Balans tonalny faworyzuje górę pasma i wyższy podzakres średnicy, co teoretycznie powinno dać brzmienie żywe i pełne werwy, ale dynamika nie wznosi się ponad przeciętność, w związku z czym sporo pary idzie w gwizdek. Jak wspomniałem, dźwięk jest dość lekki, nawet nieco rozjaśniony, aczkolwiek wysokie tony są bardzo delikatne; jest ich dużo, ale nie są zbyt masywne. Natężenie głosek syczących jest mocniejsze niż zazwyczaj, jednak sybilanty nie dominują w przekazie, nie odbiera się ich jako „kłujących w uszy”, drażniących wyostrzeń. Co prawda równowaga tonalna jest nieco przesunięta w górę pasma, ale ciężar „dowodzenia”. i tak spoczywa na średnicy. I choć nie jest ona specjalnie nasycona czy dociążona, to jej dolny podzakres potrafi zagrać mocniej, równoważąc momentami nieco beznamiętny przekaz. Podczas odsłuchu 24-bitowego remasteru „Abbey Road” Beatlesów czy „Dead Bees On A Cake” Davida Sylviana (ten ostatni w formacie FLAC 16/44,1) nie czułem większego niedosytu – było to bardzo solidne, konkretne, a nawet
dosadne granie. I właśnie taki mocny, nasycony materiał szczególnie dobrze „zgrywa się” z Pro-Jectem, bo z innymi nagraniami, choćby tymi spod znaku ECM, instrumenty operujące w średnicy, w tym głosy, wydawały mi się odrobinę odchudzone, czasami też wycofane. Wokale nie zlewają się przy tym z instrumentami, są wyraźne i zrozumiałe, dzięki czemu wszystkie harmonie wokalne (overduby) Lennona w „Come Together” były bardzo czytelne. Bez problemów dało się też wychwycić kilka koncertowych wpadek – choćby fałszującego w chórkach Pete’a Trewavasa podczas występu Marillion zarejestrowanego w Tilburgu w 2008 r. (dostępnego jedynie w dość podłej jakości MP3 256kbps za pośrednictwem strony WWW zespołu).

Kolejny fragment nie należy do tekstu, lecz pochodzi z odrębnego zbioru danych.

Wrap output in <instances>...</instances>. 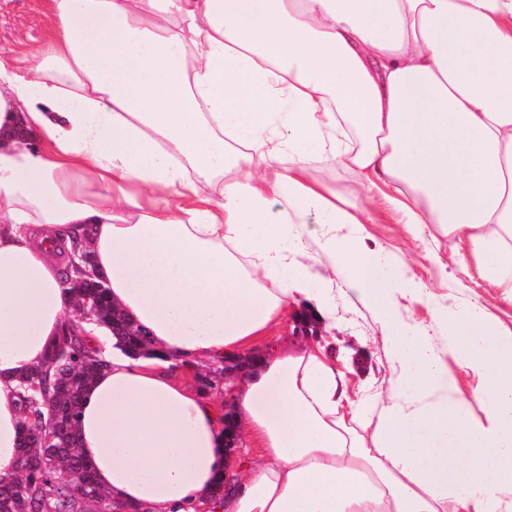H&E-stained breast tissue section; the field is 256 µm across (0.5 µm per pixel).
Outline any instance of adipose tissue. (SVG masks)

Bas schodzi całkiem nisko, ale jest wyraźnie zaokrąglony i trochę zbyt jednostajny. Daje o sobie znać głównie poprzez pomruki i wibracje, nie grzesząc przy tym precyzją. Dyskretnie dopełnia pozostałe zakresy, jakby w obawie, że mógłby wyjść przed szereg. Kontrabasowi Grega Cohena (płyta „Secrets”. czwórki wybitnych muzyków – Marka Feldmana, Uri Caine’a, Joe’a Byrona i Cohena właśnie) brakowało trochę ciśnienia i drapieżności, tzw. siły przebicia. Scena jest szeroka, zwłaszcza z plikami hi-res, i bez problemu uwalnia się od kolumn. Jej głębokość nieraz wydaje się wręcz imponująca. Szkoda że to, co dzieje się na dalszych planach, jest pokazywane w trochę niedbały sposób – niektóre szczegóły, ukryte głębiej drobiazgi umykają uwadze, są jakby zamglone, w związku z czym czasami trzeba wytężać słuch, aby je zlokalizować i upewnić się, że tam są.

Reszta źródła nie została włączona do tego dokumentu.